**Exercise:**
The data below should be transcribed in full, with no picture included.
Dataset excerpts below:
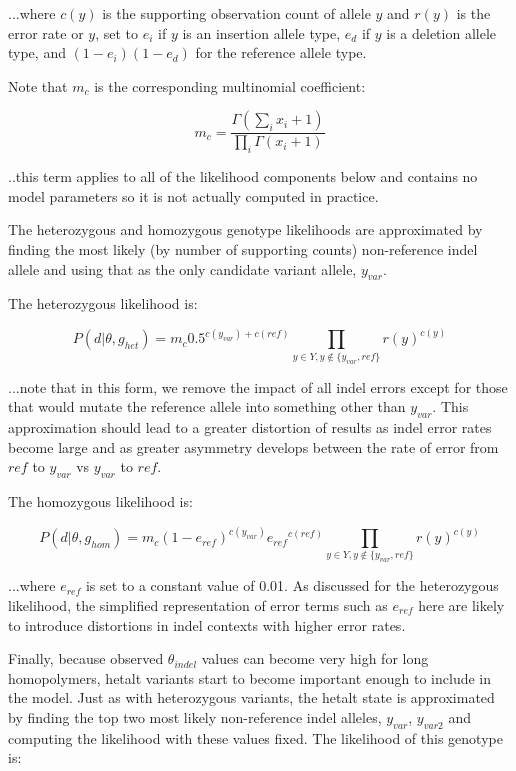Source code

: \documentclass{article}
\begin{document}
...where $c(y)$ is the supporting observation count of allele $y$ and $r(y)$ is the error rate or $y$, set to $e_i$ if $y$ is an insertion allele type, $e_d$ if $y$ is a deletion allele type, and $(1-e_i) (1-e_d)$ for the reference allele type.

Note that $m_c$ is the corresponding multinomial coefficient:

\begin{equation*}
m_c = \frac{\Gamma(\sum_{i}{x_i + 1})}{\prod_{i}{\Gamma(x_i+1)}}
\end{equation*}

..this term applies to all of the likelihood components below and contains no model parameters so it is not actually computed in practice.

The heterozygous and homozygous genotype likelihoods are approximated by finding the most likely (by number of supporting counts) non-reference indel allele and using that as the only candidate variant allele, $y_{var}$.

The heterozygous likelihood is:

\begin{equation*}
P (d \vert \theta, g_{het}) = m_c 0.5^{c(y_{var}) + c(ref)} \prod_{y \in Y, y \not\in \{y_{var},ref\}} r(y)^{c(y)}
\end{equation*}

...note that in this form, we remove the impact of all indel errors except for those that would mutate the reference allele into something other than $y_{var}$. This approximation should lead to a greater distortion of results as indel error rates become large and as greater asymmetry develops between the rate of error from $ref$ to $y_{var}$ vs $y_{var}$ to $ref$.

The homozygous likelihood is:

\begin{equation*}
P (d \vert \theta, g_{hom}) = m_c (1-e_{ref})^{c(y_{var})} {e_{ref}}^{c(ref)} \prod_{y \in Y, y \not\in \{y_{var},ref\}} r(y)^{c(y)}
\end{equation*}

...where $e_{ref}$ is set to a constant value of 0.01. As discussed for the heterozygous likelihood, the simplified representation of error terms such as $e_{ref}$ here are likely to introduce distortions in indel contexts with higher error rates.

Finally, because observed $\theta_{indel}$ values can become very high for long homopolymers, hetalt variants start to become important enough to include in the model. Just as with heterozygous variants, the hetalt state is approximated by finding the top two most likely non-reference indel alleles, $y_{var}$, $y_{var2}$ and computing the likelihood with these values fixed. The likelihood of this genotype is:
\end{document}
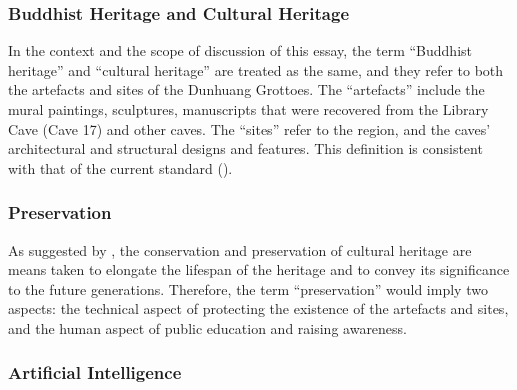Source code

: \subsubsection{Buddhist Heritage and Cultural Heritage}

In the context and the scope of discussion of this essay, the term ``Buddhist heritage'' and ``cultural
heritage'' are treated as the same, and they refer to both the artefacts and sites of the Dunhuang Grottoes.
The ``artefacts'' include the mural paintings, sculptures, manuscripts that were recovered from the Library
Cave (Cave 17) and other caves. The ``sites'' refer to the region, and the caves' architectural and structural
designs and features. This definition is consistent with that of the current standard
().

\subsubsection{Preservation}

As suggested by , the conservation and preservation of cultural heritage
are means taken to elongate the lifespan of the heritage and to convey its significance to the future
generations. Therefore, the term ``preservation'' would imply two aspects: the technical aspect of 
protecting the existence of the artefacts and sites, and the human aspect of public education and raising
awareness.

\subsubsection{Artificial Intelligence}

\printbibliography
End of Dataset excerpts.
**Output:**
Source code

: \documentclass{article}
\begin{document}
...where $c(y)$ is the supporting observation count of allele $y$ and $r(y)$ is the error rate or $y$, set to $e_i$ if $y$ is an insertion allele type, $e_d$ if $y$ is a deletion allele type, and $(1-e_i) (1-e_d)$ for the reference allele type.

Note that $m_c$ is the corresponding multinomial coefficient:

\begin{equation*}
m_c = \frac{\Gamma(\sum_{i}{x_i + 1})}{\prod_{i}{\Gamma(x_i+1)}}
\end{equation*}

..this term applies to all of the likelihood components below and contains no model parameters so it is not actually computed in practice.

The heterozygous and homozygous genotype likelihoods are approximated by finding the most likely (by number of supporting counts) non-reference indel allele and using that as the only candidate variant allele, $y_{var}$.

The heterozygous likelihood is:

\begin{equation*}
P (d \vert \theta, g_{het}) = m_c 0.5^{c(y_{var}) + c(ref)} \prod_{y \in Y, y \not\in \{y_{var},ref\}} r(y)^{c(y)}
\end{equation*}

...note that in this form, we remove the impact of all indel errors except for those that would mutate the reference allele into something other than $y_{var}$. This approximation should lead to a greater distortion of results as indel error rates become large and as greater asymmetry develops between the rate of error from $ref$ to $y_{var}$ vs $y_{var}$ to $ref$.

The homozygous likelihood is:

\begin{equation*}
P (d \vert \theta, g_{hom}) = m_c (1-e_{ref})^{c(y_{var})} {e_{ref}}^{c(ref)} \prod_{y \in Y, y \not\in \{y_{var},ref\}} r(y)^{c(y)}
\end{equation*}

...where $e_{ref}$ is set to a constant value of 0.01. As discussed for the heterozygous likelihood, the simplified representation of error terms such as $e_{ref}$ here are likely to introduce distortions in indel contexts with higher error rates.

Finally, because observed $\theta_{indel}$ values can become very high for long homopolymers, hetalt variants start to become important enough to include in the model. Just as with heterozygous variants, the hetalt state is approximated by finding the top two most likely non-reference indel alleles, $y_{var}$, $y_{var2}$ and computing the likelihood with these values fixed. The likelihood of this genotype is:
\end{document}
Source code

: \subsubsection{Buddhist Heritage and Cultural Heritage}

In the context and the scope of discussion of this essay, the term ``Buddhist heritage'' and ``cultural
heritage'' are treated as the same, and they refer to both the artefacts and sites of the Dunhuang Grottoes.
The ``artefacts'' include the mural paintings, sculptures, manuscripts that were recovered from the Library
Cave (Cave 17) and other caves. The ``sites'' refer to the region, and the caves' architectural and structural
designs and features. This definition is consistent with that of the current standard
().

\subsubsection{Preservation}

As suggested by , the conservation and preservation of cultural heritage
are means taken to elongate the lifespan of the heritage and to convey its significance to the future
generations. Therefore, the term ``preservation'' would imply two aspects: the technical aspect of 
protecting the existence of the artefacts and sites, and the human aspect of public education and raising
awareness.

\subsubsection{Artificial Intelligence}

\printbibliography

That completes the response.